Libaniser (se faire): être divisé par une guerre civile qui en arrive à émietter le pays au point de devenir une guerre de quartiers et de communautés, une guerre entre voisins de paliers ou entre proches parents.
Saddamiser: mentir pour envahir. Dire que l’ennemi a des armes de destruction massive puis dire que je me suis trompé.
Saddamiser (se faire): être envahi à cause de son pétrole et de sa grande gueule, être colonisé pour se faire démocratiser puis être découvert dans un trou à Tikritt.
Maliser (se faire): être coupé en deux par des islamistes au nord et des incompétents au sud. Synonyme de soudaniser (se faire): se faire couper en deux par l’international, cette fois. Maliser a aussi le sens d’aller en guerre chez les autres, faute de pouvoir mener bataille chez soi.
C’est le cas du président français François Hollande. Cela peut signifier aussi «encercler», attaquer, entreprendre ou feindre.
Etre algérianisé: perdre justement la nationalité algérienne et prendre celle d’une guerre civile pour cause d’interruption de processus électoral. Le pays «algérianisé» est un pays où on observe généralement une guerre civile avec la formule classique de «éradicateurs» contre réconciliateurs avec djihadistes contre tous.

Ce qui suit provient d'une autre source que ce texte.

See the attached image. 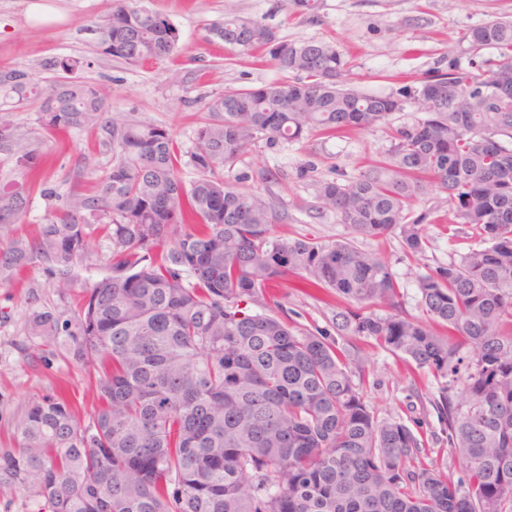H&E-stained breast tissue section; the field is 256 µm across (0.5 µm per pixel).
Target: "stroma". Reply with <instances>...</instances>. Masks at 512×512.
Segmentation results:
<instances>
[{
  "mask_svg": "<svg viewBox=\"0 0 512 512\" xmlns=\"http://www.w3.org/2000/svg\"><path fill=\"white\" fill-rule=\"evenodd\" d=\"M32 0H0V69L25 63L38 69L52 57L85 60L84 80L94 84L120 118H147L167 127L182 151H191L202 117V99L224 91L259 87L282 79L269 52L242 54L210 34L212 23L234 11L274 27L285 42L330 41L350 65L348 82L377 94L417 86L437 70H447L448 50L459 33L493 17L512 19V0H320L312 14L291 11L286 0H144L170 19L181 33L177 52L136 66L101 54L96 28L110 14L113 0H39L44 10L31 12ZM412 109L392 113L366 131L312 134L298 142L258 143L235 166L227 181L241 190L260 189L276 203L278 235L333 242L349 230L334 212L316 211V185L353 177L377 161L391 145V133L417 120ZM99 129H72L47 138L40 157V177L29 183V207L20 221L0 224V239L37 234L52 208L74 193L95 197L111 163ZM54 189L55 198L43 195ZM413 212L430 211L428 247L419 258L406 257L398 234L358 239L359 248L384 257L403 285L398 313L422 317L417 274L448 263L479 247L470 228L449 238L446 193L435 190L416 200ZM112 272V245L101 231L90 235L76 268V291L60 294L41 262L0 281V448L15 444L27 402L36 396L66 393L82 422H91L97 401L86 374L61 351L44 346L26 328L32 311L74 310L80 289ZM276 294L295 329L324 331L336 338L354 363L352 378L369 411L380 420H399L423 442V464L440 465L451 479L464 472L448 447V428L433 407L442 388L461 399L463 382L447 383L414 362L379 346L373 339L337 335L332 323L341 301L323 292L293 289L283 280Z\"/></svg>",
  "mask_w": 512,
  "mask_h": 512,
  "instance_id": "1",
  "label": "stroma"
}]
</instances>
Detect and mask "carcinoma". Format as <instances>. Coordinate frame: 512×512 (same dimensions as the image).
Masks as SVG:
<instances>
[{
	"instance_id": "carcinoma-1",
	"label": "carcinoma",
	"mask_w": 512,
	"mask_h": 512,
	"mask_svg": "<svg viewBox=\"0 0 512 512\" xmlns=\"http://www.w3.org/2000/svg\"><path fill=\"white\" fill-rule=\"evenodd\" d=\"M142 2L115 0L97 27L102 54L137 65L177 50L178 28ZM212 33L243 52L274 45L293 79L206 102L189 183L173 133L110 120L78 76L85 61H44L47 86L23 66L0 70V153L22 172L36 174L42 141L15 154L23 133L10 114L31 104L42 134L100 128L112 153L100 195H72L36 237L9 240L0 276L41 261L70 292L93 224L113 255L112 274L77 311L29 319L89 376L92 423L61 395L30 399L16 446L0 448V488L43 498L50 512H512V20L465 30L457 45L468 66L451 58L448 72L397 96L347 87V61L331 43H278L272 28L234 13ZM407 106L421 118L396 130L382 160L316 192L356 237L399 232L409 257L424 252L429 217L411 204L431 187L448 194V231L463 224L482 245L416 277L424 320L366 312L400 298L383 257L347 238H282L269 196L224 179L262 140L369 130ZM28 204L26 183L0 190V224ZM163 243L171 248L157 259ZM288 275L343 299L337 335L370 337L450 383L464 378L463 401L444 391L436 402L463 479L417 464L419 439L370 413L349 355L273 311L281 305L268 304L267 288ZM246 300L263 311L242 308Z\"/></svg>"
}]
</instances>
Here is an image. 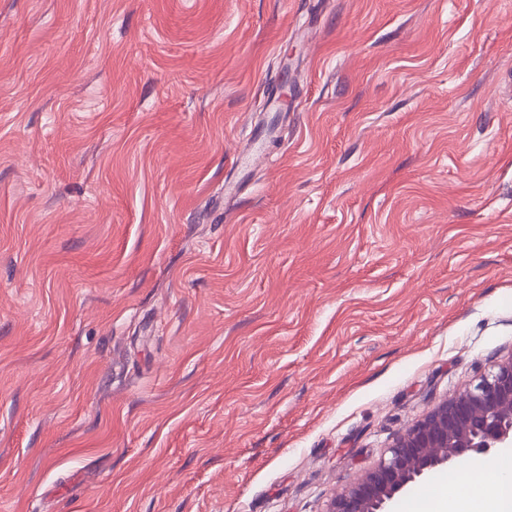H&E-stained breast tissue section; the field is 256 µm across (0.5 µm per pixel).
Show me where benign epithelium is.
Segmentation results:
<instances>
[{
  "label": "benign epithelium",
  "mask_w": 512,
  "mask_h": 512,
  "mask_svg": "<svg viewBox=\"0 0 512 512\" xmlns=\"http://www.w3.org/2000/svg\"><path fill=\"white\" fill-rule=\"evenodd\" d=\"M511 447L512 355L404 428L389 456L335 492L327 512H387L394 497L427 472Z\"/></svg>",
  "instance_id": "obj_1"
}]
</instances>
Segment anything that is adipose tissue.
<instances>
[{
	"label": "adipose tissue",
	"mask_w": 512,
	"mask_h": 512,
	"mask_svg": "<svg viewBox=\"0 0 512 512\" xmlns=\"http://www.w3.org/2000/svg\"><path fill=\"white\" fill-rule=\"evenodd\" d=\"M484 487L482 496H471L468 485ZM411 512H512V450L503 449L495 461H468L454 481L426 491Z\"/></svg>",
	"instance_id": "1"
}]
</instances>
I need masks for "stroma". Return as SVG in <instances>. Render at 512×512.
<instances>
[{"label": "stroma", "mask_w": 512, "mask_h": 512, "mask_svg": "<svg viewBox=\"0 0 512 512\" xmlns=\"http://www.w3.org/2000/svg\"><path fill=\"white\" fill-rule=\"evenodd\" d=\"M511 354L512 0H0V512H325Z\"/></svg>", "instance_id": "stroma-1"}]
</instances>
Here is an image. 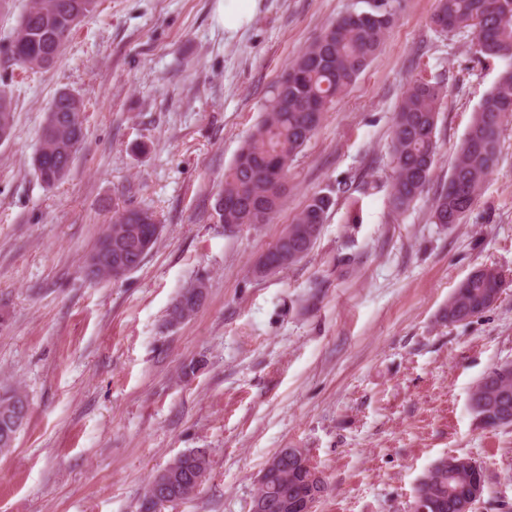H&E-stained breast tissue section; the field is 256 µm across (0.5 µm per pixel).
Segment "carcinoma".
<instances>
[{"label":"carcinoma","mask_w":512,"mask_h":512,"mask_svg":"<svg viewBox=\"0 0 512 512\" xmlns=\"http://www.w3.org/2000/svg\"><path fill=\"white\" fill-rule=\"evenodd\" d=\"M96 0H31L21 16L8 50L20 65L35 66L42 56L57 62L73 30L93 11ZM367 8L341 15L296 58L290 61L274 86L272 96L249 138L225 173L224 228L266 224L282 206L290 162L302 151L318 128L325 112L366 69L383 44L401 9V0H366ZM433 26L442 34L474 35L475 54L485 60L506 62L493 88L481 99L460 143L448 181L432 205L435 224H459L472 209L498 160V143L504 122L512 116V0H438ZM445 89L438 83L417 81L404 93L395 113L391 139L393 170L390 181L392 205L409 209L426 191L436 165L439 108ZM84 104L70 91L58 92L47 112L39 147L32 164L38 180L47 187L61 182L70 172L76 152L84 141L81 114ZM13 128L12 97L0 90V141ZM334 193H315L269 248L267 261L254 266L264 276L296 264L313 249L326 215L334 205ZM144 209L124 207L99 237L93 251L98 262L86 264L93 280H119L125 276L110 269L124 258L137 269L148 252L143 244L155 234L154 225L141 223ZM505 276L496 268L476 269L468 284L456 287L441 310V319L462 323L483 312L488 296L499 294ZM500 367L488 371L475 392L488 406L476 413L485 427L512 424V373L503 378ZM27 393L16 386L0 387V439L3 432L22 419ZM314 469L302 456L288 457L278 472L277 489L260 490L266 497L286 493L293 500L312 493L308 481ZM208 455L193 448L180 455L156 478L168 480L170 500L182 501V489L207 476ZM484 484V474L472 459L456 469H436L421 483L427 512H452L445 506L453 492L463 493L472 484Z\"/></svg>","instance_id":"obj_1"}]
</instances>
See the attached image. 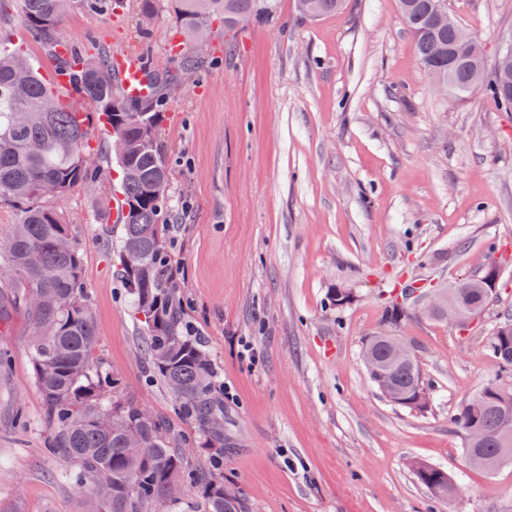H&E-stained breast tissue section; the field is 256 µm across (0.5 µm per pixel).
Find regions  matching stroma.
<instances>
[{
	"mask_svg": "<svg viewBox=\"0 0 512 512\" xmlns=\"http://www.w3.org/2000/svg\"><path fill=\"white\" fill-rule=\"evenodd\" d=\"M486 60L512 32V0H448ZM180 27L157 0L139 28L74 7L62 35L79 51L102 44L169 65ZM214 64L183 80L162 129L170 168L174 268L187 316L221 383L224 483L248 512H512V461L469 467L459 407L492 381L512 383L488 345L512 320V111L482 94L437 93L419 66L397 0H345L341 12L302 16L278 0L272 20L226 38ZM92 188L54 202L80 244L97 355L138 400L174 418V402L144 368L142 331L117 274L112 201L119 181L109 136L91 135ZM497 260L496 295L468 331L405 316L389 327L416 350L425 410L387 401L366 375L365 339L389 301L418 281L435 292ZM347 288V304L332 295ZM0 290V512H72L68 464L45 451L26 311ZM254 342L258 365L240 356ZM446 471L457 493L438 499L410 464Z\"/></svg>",
	"mask_w": 512,
	"mask_h": 512,
	"instance_id": "stroma-1",
	"label": "stroma"
}]
</instances>
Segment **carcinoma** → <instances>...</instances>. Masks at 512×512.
<instances>
[{
    "instance_id": "1",
    "label": "carcinoma",
    "mask_w": 512,
    "mask_h": 512,
    "mask_svg": "<svg viewBox=\"0 0 512 512\" xmlns=\"http://www.w3.org/2000/svg\"><path fill=\"white\" fill-rule=\"evenodd\" d=\"M185 43L217 22L229 30L252 18L276 15L277 0H174ZM438 0H398L400 15L414 38L416 58L433 81L458 96L475 91L492 99L489 84L470 86L472 60L459 43L458 29L436 25ZM30 34L48 51L61 37L70 8L95 12L127 9V0H20ZM343 0H298L299 13L332 14ZM105 47L82 55L76 95L105 117L118 143L112 162L121 177L123 213L113 256L139 321L148 356L146 371L156 375L173 397L182 419L195 424L203 444L224 445V404L218 378L201 337L187 333L183 299L170 274L171 241L162 220L169 212L170 168L160 137L168 86L208 63L188 51L175 69L146 64L151 92L126 95L110 66ZM89 120L69 111L41 80L39 68L0 38V202L22 205L20 220L7 242L3 273L20 292L14 302L27 312L34 334L30 355L35 384L49 426L50 457L74 465L69 476L78 495L76 512H136V504L154 501L157 512H247L244 498L224 487L215 468H199L192 440L165 417L141 408L126 392L117 372L96 355L97 331L85 297L79 243L71 225L52 205L79 185L93 182ZM494 292L481 273L462 278L436 298L435 320L464 300L482 311ZM401 338L386 332L369 337L362 353L402 402L421 411L426 385L419 364L394 361ZM503 366L512 365V323L498 328L489 344ZM455 421L475 430L466 442L467 462L493 470L512 460L497 444L501 428L512 424V403L475 394L459 408ZM417 480L434 496L448 499L455 488L440 468L420 464Z\"/></svg>"
}]
</instances>
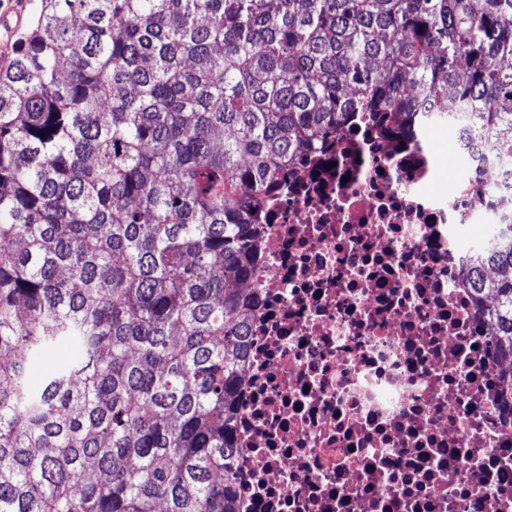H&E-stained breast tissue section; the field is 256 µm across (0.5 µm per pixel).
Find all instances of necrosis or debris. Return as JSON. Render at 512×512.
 I'll use <instances>...</instances> for the list:
<instances>
[{
    "label": "necrosis or debris",
    "mask_w": 512,
    "mask_h": 512,
    "mask_svg": "<svg viewBox=\"0 0 512 512\" xmlns=\"http://www.w3.org/2000/svg\"><path fill=\"white\" fill-rule=\"evenodd\" d=\"M507 216L492 146L441 181L430 143L363 112L289 171L244 285V512H512L507 363L462 242Z\"/></svg>",
    "instance_id": "obj_1"
}]
</instances>
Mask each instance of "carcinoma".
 <instances>
[{
  "instance_id": "1",
  "label": "carcinoma",
  "mask_w": 512,
  "mask_h": 512,
  "mask_svg": "<svg viewBox=\"0 0 512 512\" xmlns=\"http://www.w3.org/2000/svg\"><path fill=\"white\" fill-rule=\"evenodd\" d=\"M354 112L452 124L512 188V0H42L0 71V512H242L240 284ZM467 282L512 359V223Z\"/></svg>"
}]
</instances>
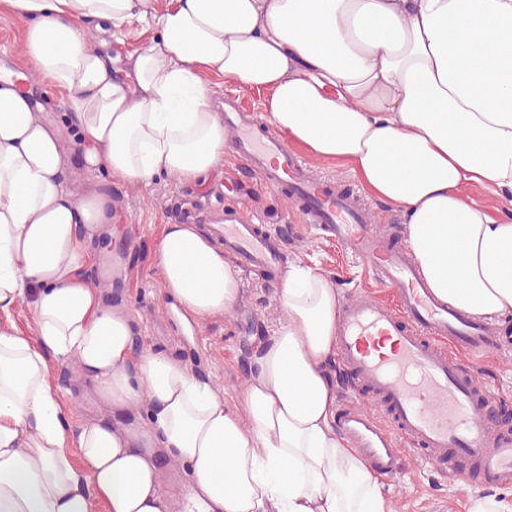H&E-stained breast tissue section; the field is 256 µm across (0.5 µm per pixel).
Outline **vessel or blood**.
<instances>
[{
	"mask_svg": "<svg viewBox=\"0 0 512 512\" xmlns=\"http://www.w3.org/2000/svg\"><path fill=\"white\" fill-rule=\"evenodd\" d=\"M230 150L270 189L287 190L304 223L346 245L353 262L390 288L395 306L371 297L347 299L340 313L337 356L352 386L364 389L375 411L360 399L342 403L337 426L377 473L396 476L399 443L423 449L437 467L463 458L456 475L468 485L512 482V428L481 405L488 388L461 354L497 353L502 340L464 309L439 300L420 277L410 253L373 230L365 207L312 178L308 164L283 139L268 133L255 113L236 103L224 109ZM212 235L240 268L276 282L283 271L275 234L262 218L241 210L206 215Z\"/></svg>",
	"mask_w": 512,
	"mask_h": 512,
	"instance_id": "b4317fda",
	"label": "vessel or blood"
}]
</instances>
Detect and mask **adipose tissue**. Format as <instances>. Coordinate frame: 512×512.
<instances>
[{"instance_id": "ef3b65f1", "label": "adipose tissue", "mask_w": 512, "mask_h": 512, "mask_svg": "<svg viewBox=\"0 0 512 512\" xmlns=\"http://www.w3.org/2000/svg\"><path fill=\"white\" fill-rule=\"evenodd\" d=\"M28 25L33 77L67 91L84 186L64 128L0 78V512H394L339 433L341 297L318 267L289 265L284 320L254 353L242 407L167 350L135 348L130 311L104 300L92 247L116 222L94 179L200 180L231 135L209 75L266 91L273 126L344 164L404 215L433 293L477 317L512 313V224L464 198L512 194V0H0ZM158 41L117 64L80 20ZM153 262L182 324L231 311L240 281L200 225L167 224ZM71 366L96 417L65 412L49 359ZM117 421H110V414ZM79 451L83 467L74 466ZM186 477L174 499L161 461Z\"/></svg>"}]
</instances>
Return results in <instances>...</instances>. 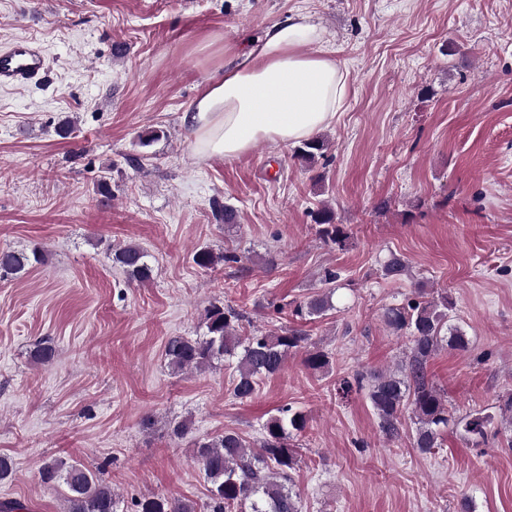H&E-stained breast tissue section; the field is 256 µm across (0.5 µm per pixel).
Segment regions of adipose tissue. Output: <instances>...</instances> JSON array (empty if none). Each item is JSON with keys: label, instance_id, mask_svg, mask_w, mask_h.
<instances>
[{"label": "adipose tissue", "instance_id": "ef3b65f1", "mask_svg": "<svg viewBox=\"0 0 512 512\" xmlns=\"http://www.w3.org/2000/svg\"><path fill=\"white\" fill-rule=\"evenodd\" d=\"M348 75L326 47L322 28L297 12L267 26L248 51L224 47V76L183 112L197 152L223 160L262 140L289 144L335 123Z\"/></svg>", "mask_w": 512, "mask_h": 512}]
</instances>
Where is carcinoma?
I'll use <instances>...</instances> for the list:
<instances>
[{"label":"carcinoma","mask_w":512,"mask_h":512,"mask_svg":"<svg viewBox=\"0 0 512 512\" xmlns=\"http://www.w3.org/2000/svg\"><path fill=\"white\" fill-rule=\"evenodd\" d=\"M327 149V140L315 137L302 142L294 155L311 163L324 157ZM314 222L321 238L344 246L347 232L335 223L331 209L318 210ZM47 256L41 245L28 252L3 248L0 278L23 275L45 264ZM113 260L131 283L144 284L152 279L153 267L148 255L137 244L114 248ZM240 261L241 256L234 251L215 253L208 247L193 254V262L204 271L220 262ZM408 272L406 261L397 254L391 255L382 267V275L392 280L406 277ZM336 279L337 273L326 272L325 291L307 297L296 312L322 317L335 309L332 298L336 293ZM454 307L448 293L430 297L420 288L406 303L385 308L384 325L392 334L407 339V351L398 369L369 377L358 374L354 381L344 379L339 386L345 395L354 387L367 389L379 430L391 440L400 437L405 418H410L415 425L413 445L424 453L440 447L442 432L451 421L475 444L485 441L495 425V416L481 411L455 418L448 400L428 379V364L438 351L446 347L462 353L471 348L466 331L451 315ZM205 325L206 334L202 337L168 339L164 347L167 364L179 373L203 371L218 360L237 359L232 396L240 401L251 399L261 379L280 373L288 356L303 349L306 350L304 362L309 368L323 370L329 365L328 354L307 346V337L297 329L281 327L241 335V314L222 304L214 303L206 310ZM55 356L56 349L48 341L36 343L31 350L36 364H48ZM306 426L304 413L284 407L262 424V438L257 447L230 429L219 436L195 441L194 458L210 484L207 512H301V499L293 480L298 466L294 439ZM38 478L48 488L64 487V512H117L118 494L112 484L76 461L62 458L46 461L38 469ZM133 507L134 512H195L189 501L165 496H143L134 501Z\"/></svg>","instance_id":"carcinoma-1"}]
</instances>
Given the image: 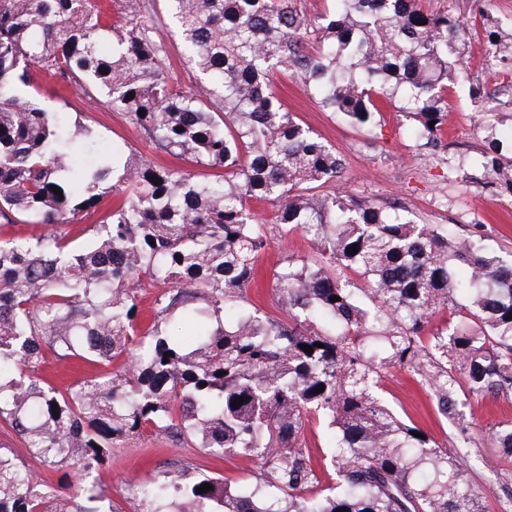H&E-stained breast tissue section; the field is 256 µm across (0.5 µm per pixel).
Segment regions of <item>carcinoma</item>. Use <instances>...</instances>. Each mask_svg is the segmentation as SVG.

L'expression a aussi le sens de «mauvaise passe», de blocage à grande échelle, d’isolement et de quarantaine. Peu usité après le 11 septembre 2001.
Néologismes post-printemps arabes
Moubarakiser: finir comme Moubarak. L’une des trois formules de sortie d’un dictateur arabe: être lynché (Kadhafi), fuir (Ben Ali) ou s’allonger sur une civière. Se faire Moubarakiser, c’est se faire allonger sur une civière et être jugé sans fin et mourir sans fin aussi.
Benaliser: verbe inventé par les tunisiens pour parler de la fuite de Benali. Ils ont aussi inventé «se faire trabelsiser» les cheveux. Allusion à l’épouse coiffeuse devenu reine.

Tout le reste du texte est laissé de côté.